▸ TO DO:
The answer is a number and only a number: how many lines of the data include the string "ЗАКОН"?

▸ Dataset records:
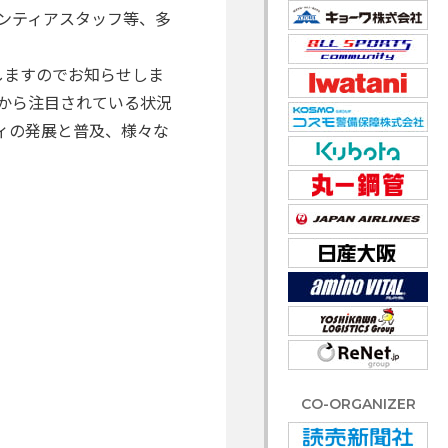
ンティアスタッフ等、多
しますのでお知らせしま
中から注目されている状況
ィの発展と普及、様々な
CO-ORGANIZER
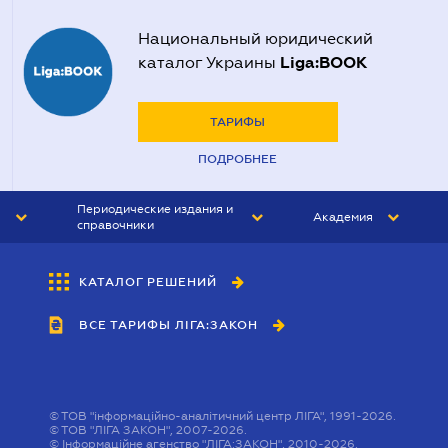
Национальный юридический
Liga:BOOK
каталог Украины
ТАРИФЫ
ПОДРОБНЕЕ
Периодические издания и
Академия
справочники
ЮРИСТ&ЗАКОН
АКАДЕМИЯ ЛІГА:ЗАКОН
КАТАЛОГ РЕШЕНИЙ
БУХГАЛТЕР&ЗАКОН
ВСЕ ТАРИФЫ ЛІГА:ЗАКОН
ВЕСТНИК МСФО
ИНТЕРБУХ
ЛИЧНЫЙ ЭКСПЕРТ
©
ТОВ "інформаційно-аналітичний центр ЛІГА", 1991-2026.
©
ТОВ "ЛІГА ЗАКОН", 2007-2026.
©
Інформаційне агенство "ЛІГА:ЗАКОН", 2010-2026.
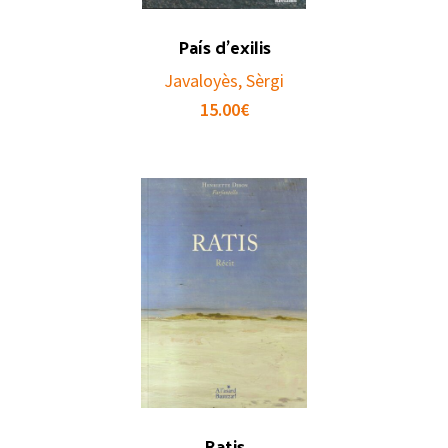
País d’exilis
Javaloyès, Sèrgi
15.00
€
Ratis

▸ RESULT BELOW:
6